-- DATASET start --

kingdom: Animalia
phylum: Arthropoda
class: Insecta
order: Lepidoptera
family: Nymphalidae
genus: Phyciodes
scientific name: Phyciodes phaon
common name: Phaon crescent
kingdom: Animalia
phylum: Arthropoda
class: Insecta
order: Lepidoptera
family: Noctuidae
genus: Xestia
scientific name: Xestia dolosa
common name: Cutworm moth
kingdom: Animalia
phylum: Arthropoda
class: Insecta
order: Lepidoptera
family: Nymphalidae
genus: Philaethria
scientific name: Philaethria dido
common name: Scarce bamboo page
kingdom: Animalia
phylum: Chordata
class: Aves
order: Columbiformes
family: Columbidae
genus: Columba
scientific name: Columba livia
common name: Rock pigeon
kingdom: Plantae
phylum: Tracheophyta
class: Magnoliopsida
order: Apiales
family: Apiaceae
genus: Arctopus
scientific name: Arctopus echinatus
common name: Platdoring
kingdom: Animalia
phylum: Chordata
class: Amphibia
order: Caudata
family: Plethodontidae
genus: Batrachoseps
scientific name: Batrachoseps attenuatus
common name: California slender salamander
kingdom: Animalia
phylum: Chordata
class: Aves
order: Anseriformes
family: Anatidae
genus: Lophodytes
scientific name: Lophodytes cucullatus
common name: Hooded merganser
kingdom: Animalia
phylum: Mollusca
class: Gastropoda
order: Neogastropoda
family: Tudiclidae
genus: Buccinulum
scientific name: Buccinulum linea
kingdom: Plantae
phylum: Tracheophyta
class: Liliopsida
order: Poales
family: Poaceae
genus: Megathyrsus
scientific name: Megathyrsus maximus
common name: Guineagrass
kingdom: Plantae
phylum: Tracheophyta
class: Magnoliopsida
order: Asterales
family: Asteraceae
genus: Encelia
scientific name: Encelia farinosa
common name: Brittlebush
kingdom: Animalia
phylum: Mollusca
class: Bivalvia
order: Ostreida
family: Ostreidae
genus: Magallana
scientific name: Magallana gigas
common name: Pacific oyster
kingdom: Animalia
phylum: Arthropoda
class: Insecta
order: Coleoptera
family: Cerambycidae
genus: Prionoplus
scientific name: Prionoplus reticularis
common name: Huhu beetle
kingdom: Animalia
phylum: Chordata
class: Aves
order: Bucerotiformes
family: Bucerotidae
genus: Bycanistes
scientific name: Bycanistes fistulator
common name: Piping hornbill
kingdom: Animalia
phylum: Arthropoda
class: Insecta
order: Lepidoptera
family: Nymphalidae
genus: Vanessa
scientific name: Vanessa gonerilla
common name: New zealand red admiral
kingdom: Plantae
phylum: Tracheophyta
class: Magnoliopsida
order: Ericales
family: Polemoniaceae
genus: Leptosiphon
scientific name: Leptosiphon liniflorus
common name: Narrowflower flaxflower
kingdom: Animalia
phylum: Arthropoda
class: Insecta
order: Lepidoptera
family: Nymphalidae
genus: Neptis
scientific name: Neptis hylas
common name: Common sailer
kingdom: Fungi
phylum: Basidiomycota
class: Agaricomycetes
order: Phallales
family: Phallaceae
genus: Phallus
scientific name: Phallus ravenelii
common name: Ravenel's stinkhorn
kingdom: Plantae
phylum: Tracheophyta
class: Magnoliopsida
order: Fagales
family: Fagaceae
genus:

-- DATASET end --

*WHAT YOU ARE ASKED TO DO*
Arrange every line of the material above as a Markdown table with two columns, "No." for a running row number and "Entry" for the line itself, and skip any blank lines.

*RESULT OF THE TASK*
| No. | Entry |
|---|---|
| 1 | kingdom: Animalia |
| 2 | phylum: Arthropoda |
| 3 | class: Insecta |
| 4 | order: Lepidoptera |
| 5 | family: Nymphalidae |
| 6 | genus: Phyciodes |
| 7 | scientific name: Phyciodes phaon |
| 8 | common name: Phaon crescent |
| 9 | kingdom: Animalia |
| 10 | phylum: Arthropoda |
| 11 | class: Insecta |
| 12 | order: Lepidoptera |
| 13 | family: Noctuidae |
| 14 | genus: Xestia |
| 15 | scientific name: Xestia dolosa |
| 16 | common name: Cutworm moth |
| 17 | kingdom: Animalia |
| 18 | phylum: Arthropoda |
| 19 | class: Insecta |
| 20 | order: Lepidoptera |
| 21 | family: Nymphalidae |
| 22 | genus: Philaethria |
| 23 | scientific name: Philaethria dido |
| 24 | common name: Scarce bamboo page |
| 25 | kingdom: Animalia |
| 26 | phylum: Chordata |
| 27 | class: Aves |
| 28 | order: Columbiformes |
| 29 | family: Columbidae |
| 30 | genus: Columba |
| 31 | scientific name: Columba livia |
| 32 | common name: Rock pigeon |
| 33 | kingdom: Plantae |
| 34 | phylum: Tracheophyta |
| 35 | class: Magnoliopsida |
| 36 | order: Apiales |
| 37 | family: Apiaceae |
| 38 | genus: Arctopus |
| 39 | scientific name: Arctopus echinatus |
| 40 | common name: Platdoring |
| 41 | kingdom: Animalia |
| 42 | phylum: Chordata |
| 43 | class: Amphibia |
| 44 | order: Caudata |
| 45 | family: Plethodontidae |
| 46 | genus: Batrachoseps |
| 47 | scientific name: Batrachoseps attenuatus |
| 48 | common name: California slender salamander |
| 49 | kingdom: Animalia |
| 50 | phylum: Chordata |
| 51 | class: Aves |
| 52 | order: Anseriformes |
| 53 | family: Anatidae |
| 54 | genus: Lophodytes |
| 55 | scientific name: Lophodytes cucullatus |
| 56 | common name: Hooded merganser |
| 57 | kingdom: Animalia |
| 58 | phylum: Mollusca |
| 59 | class: Gastropoda |
| 60 | order: Neogastropoda |
| 61 | family: Tudiclidae |
| 62 | genus: Buccinulum |
| 63 | scientific name: Buccinulum linea |
| 64 | kingdom: Plantae |
| 65 | phylum: Tracheophyta |
| 66 | class: Liliopsida |
| 67 | order: Poales |
| 68 | family: Poaceae |
| 69 | genus: Megathyrsus |
| 70 | scientific name: Megathyrsus maximus |
| 71 | common name: Guineagrass |
| 72 | kingdom: Plantae |
| 73 | phylum: Tracheophyta |
| 74 | class: Magnoliopsida |
| 75 | order: Asterales |
| 76 | family: Asteraceae |
| 77 | genus: Encelia |
| 78 | scientific name: Encelia farinosa |
| 79 | common name: Brittlebush |
| 80 | kingdom: Animalia |
| 81 | phylum: Mollusca |
| 82 | class: Bivalvia |
| 83 | order: Ostreida |
| 84 | family: Ostreidae |
| 85 | genus: Magallana |
| 86 | scientific name: Magallana gigas |
| 87 | common name: Pacific oyster |
| 88 | kingdom: Animalia |
| 89 | phylum: Arthropoda |
| 90 | class: Insecta |
| 91 | order: Coleoptera |
| 92 | family: Cerambycidae |
| 93 | genus: Prionoplus |
| 94 | scientific name: Prionoplus reticularis |
| 95 | common name: Huhu beetle |
| 96 | kingdom: Animalia |
| 97 | phylum: Chordata |
| 98 | class: Aves |
| 99 | order: Bucerotiformes |
| 100 | family: Bucerotidae |
| 101 | genus: Bycanistes |
| 102 | scientific name: Bycanistes fistulator |
| 103 | common name: Piping hornbill |
| 104 | kingdom: Animalia |
| 105 | phylum: Arthropoda |
| 106 | class: Insecta |
| 107 | order: Lepidoptera |
| 108 | family: Nymphalidae |
| 109 | genus: Vanessa |
| 110 | scientific name: Vanessa gonerilla |
| 111 | common name: New zealand red admiral |
| 112 | kingdom: Plantae |
| 113 | phylum: Tracheophyta |
| 114 | class: Magnoliopsida |
| 115 | order: Ericales |
| 116 | family: Polemoniaceae |
| 117 | genus: Leptosiphon |
| 118 | scientific name: Leptosiphon liniflorus |
| 119 | common name: Narrowflower flaxflower |
| 120 | kingdom: Animalia |
| 121 | phylum: Arthropoda |
| 122 | class: Insecta |
| 123 | order: Lepidoptera |
| 124 | family: Nymphalidae |
| 125 | genus: Neptis |
| 126 | scientific name: Neptis hylas |
| 127 | common name: Common sailer |
| 128 | kingdom: Fungi |
| 129 | phylum: Basidiomycota |
| 130 | class: Agaricomycetes |
| 131 | order: Phallales |
| 132 | family: Phallaceae |
| 133 | genus: Phallus |
| 134 | scientific name: Phallus ravenelii |
| 135 | common name: Ravenel's stinkhorn |
| 136 | kingdom: Plantae |
| 137 | phylum: Tracheophyta |
| 138 | class: Magnoliopsida |
| 139 | order: Fagales |
| 140 | family: Fagaceae |
| 141 | genus: |